<< Back to article Print this page Loading page, please wait...

Operational Excellence Starts with a Strong Foundation

Why IT professionals must make reliability a number one feature.

Cynthia Stoddard (CIO (US))
26 March, 2019 05:40

Cloud computing is growing by leaps and bounds. Over 70 percent of companies have shifted at least part of their IT operations to the cloud, according to the International Data Group.

To be competitive in the growing cloud-based business market, enterprises need to bolster their cloud services’ reliability. Customer-centric attributes like continuous uptime and ease of use are table stakes. Honing these attributes isn't easy. Today, every service – whether internal or customer-facing -- is part of a larger ecosystem. A break or outage can have a ripple effect.

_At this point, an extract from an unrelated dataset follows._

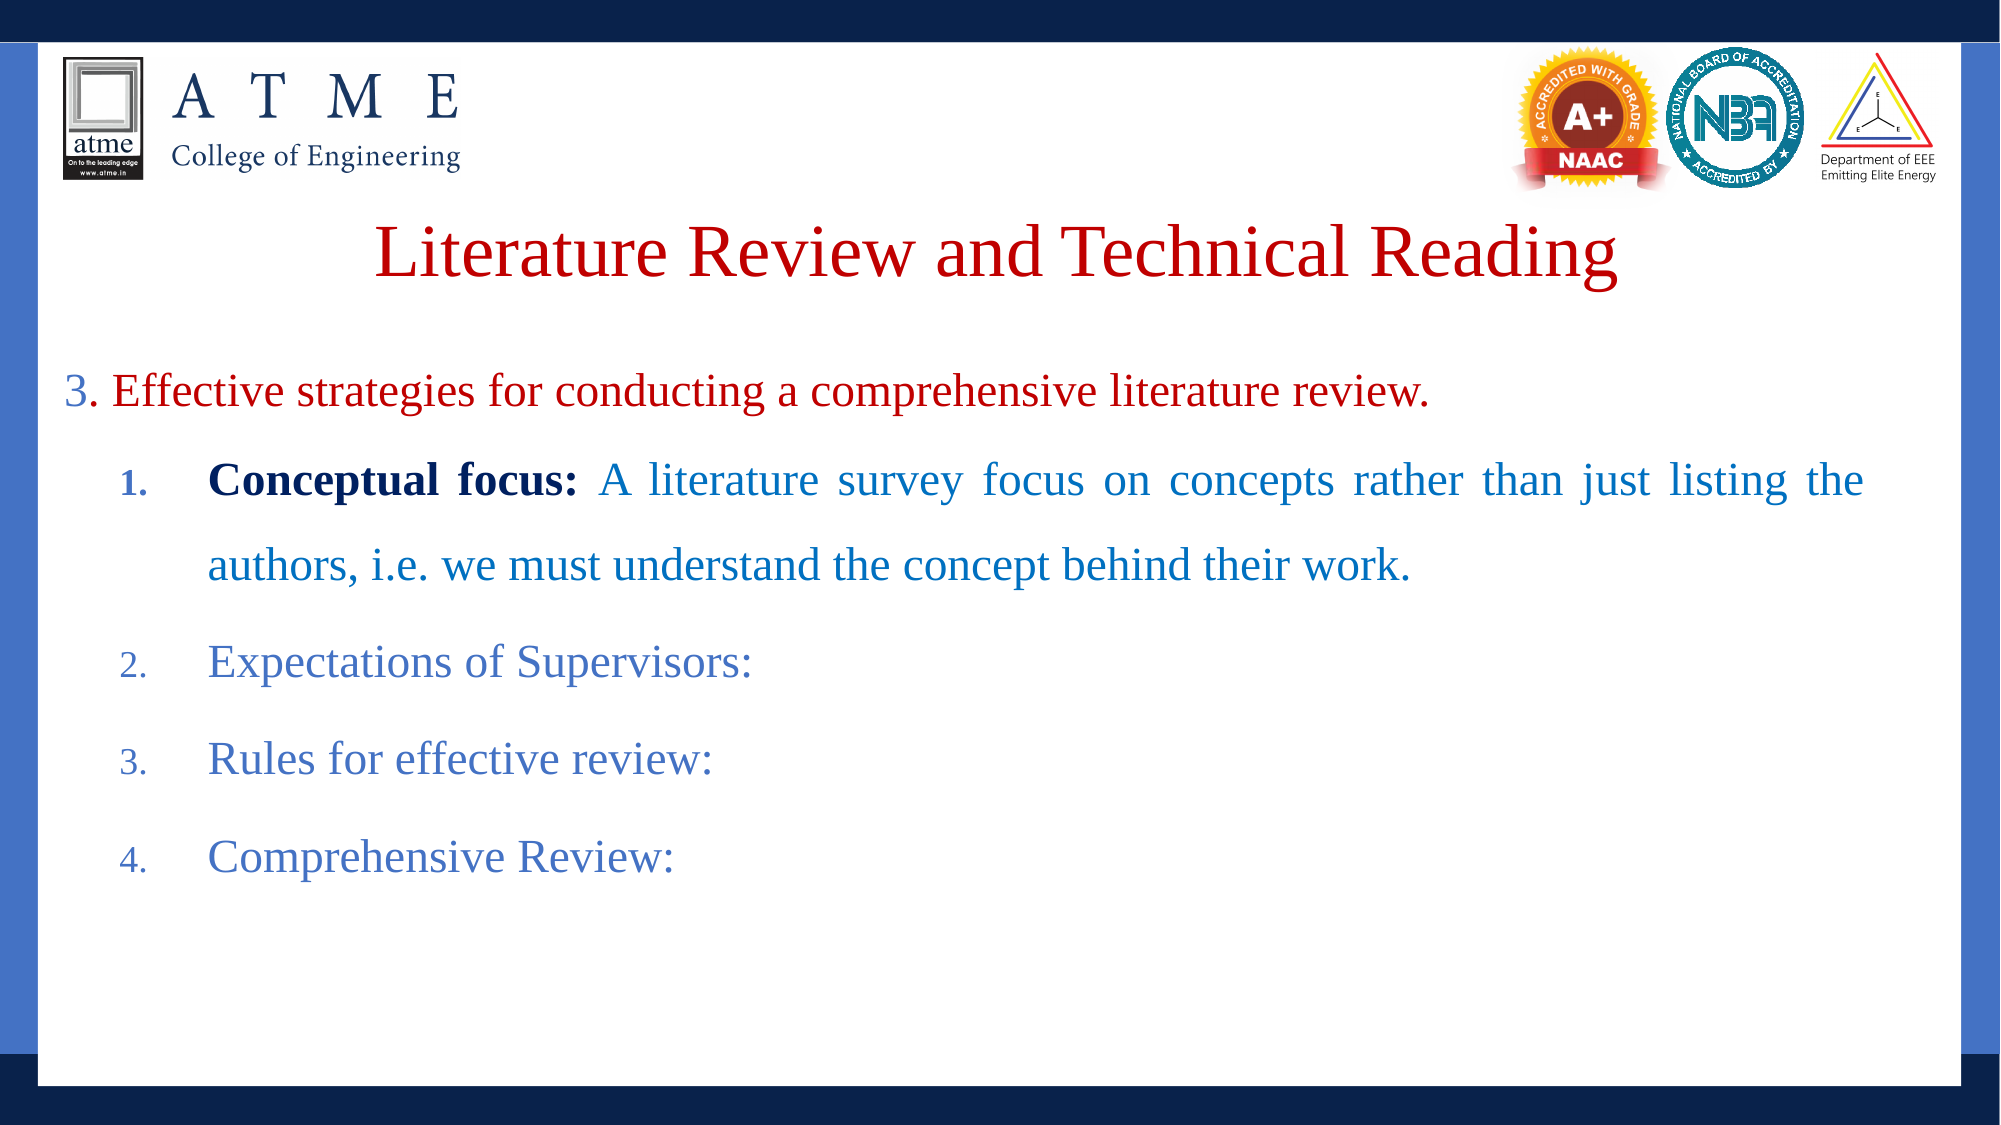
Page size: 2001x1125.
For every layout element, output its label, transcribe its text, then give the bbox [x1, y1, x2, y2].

The key is understanding and anticipating your internal and external customers' challenges.

Operate at Scale

As we move workloads to the cloud, we have to design for reliability from the start. At the engineering design phase, we need to think about how the service will perform at scale -- and then apply engineering principles to predict, observe, recover, and learn about products. If we put the right design principles in place, and build reliability into the code, the service will support customer growth with consistent availability.

Anticipate Failure

Given all the interdependencies between services, microservices and platforms, failure is inevitable. We need to work toward understanding what could possibly go wrong, and engineer around those failures so that services remain resilient.

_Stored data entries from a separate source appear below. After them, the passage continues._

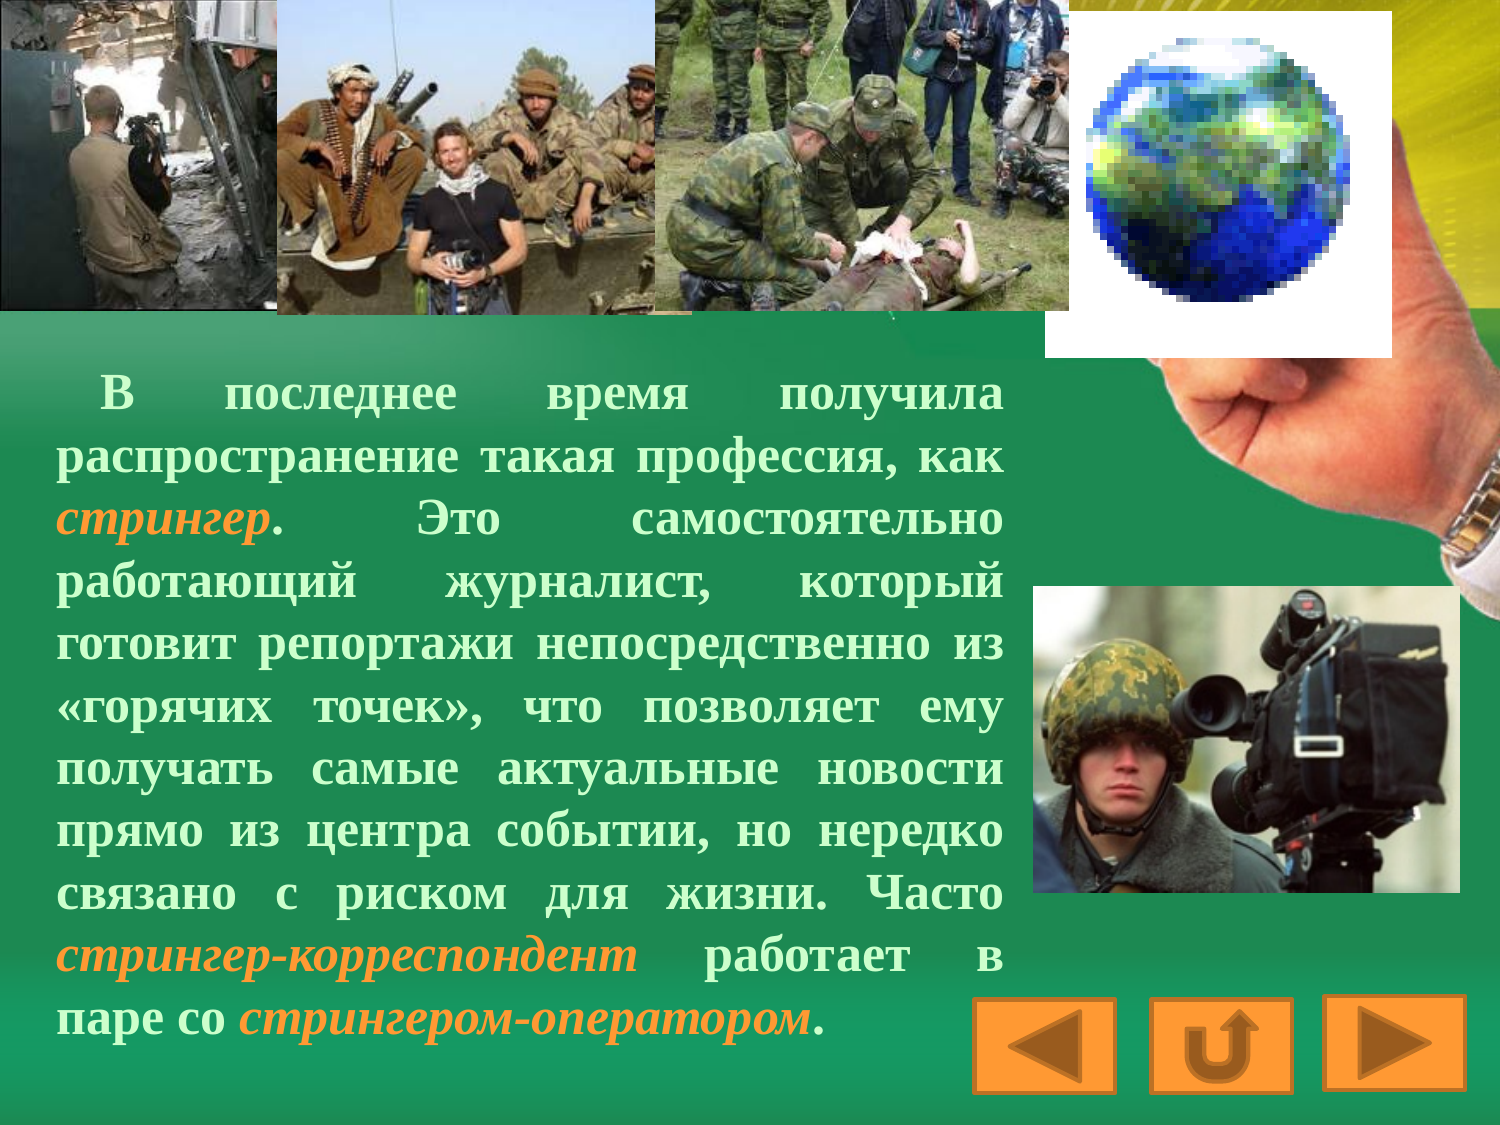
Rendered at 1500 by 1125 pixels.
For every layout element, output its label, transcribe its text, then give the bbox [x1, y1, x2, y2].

text_box [1149, 997, 1294, 1095]
text_box [972, 997, 1117, 1095]
list В последнее время получила распространение такая профессия, как стрингер. Это самостоятельно работающий журналист, который готовит репортажи непосредственно из «горячих точек», что позволяет ему получать самые актуальные новости прямо из центра событии, но нередко связано с риском для жизни. Часто стрингер-корреспондент работает в паре со стрингером-оператором. [40, 349, 1020, 1095]
picture [0, 0, 1500, 990]
text_box [1322, 994, 1467, 1092]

Netflix has led the way in troubleshooting cloud technology. During its initial shift to streaming, Netflix purposely unleashed failures and abnormalities into its cloud infrastructure to find the best ways to respond. Inducing failures in a controlled environment prevented consumer frustration down the line.

Unleash Automation

Automation can help cloud operations teams identify and fix issues with speed and precision -- allowing humans to focus on more creative problem-solving.

At Adobe, our self-healing platform, powered by AI and machine learning, identifies patterns and learns how to solve problems based on past experiences. Failure remediations that took IT workers 30 minutes to fix manually now take under 3 minutes to remediate automatically.

Automation plays a key role in helping firms operate at scale and anticipate failures.

Build a Strong Foundation

I used to have a team in Chennai, India. Whenever I would visit them, I marveled at the Shore Temple, an eighth-century stone building on the Bay of Bengal. When I went back after the tsunami in 2004, I was certain the temple would be damaged or destroyed. To my surprise, it was untouched, thanks to its solid foundation.

That's how I like to think about cloud operations. Growing a cloud business has its challenges. But if you have the right foundation, and spend time up-front thinking about operating at scale, anticipating failure, and unleashing AI, you can handle whatever storm comes your way.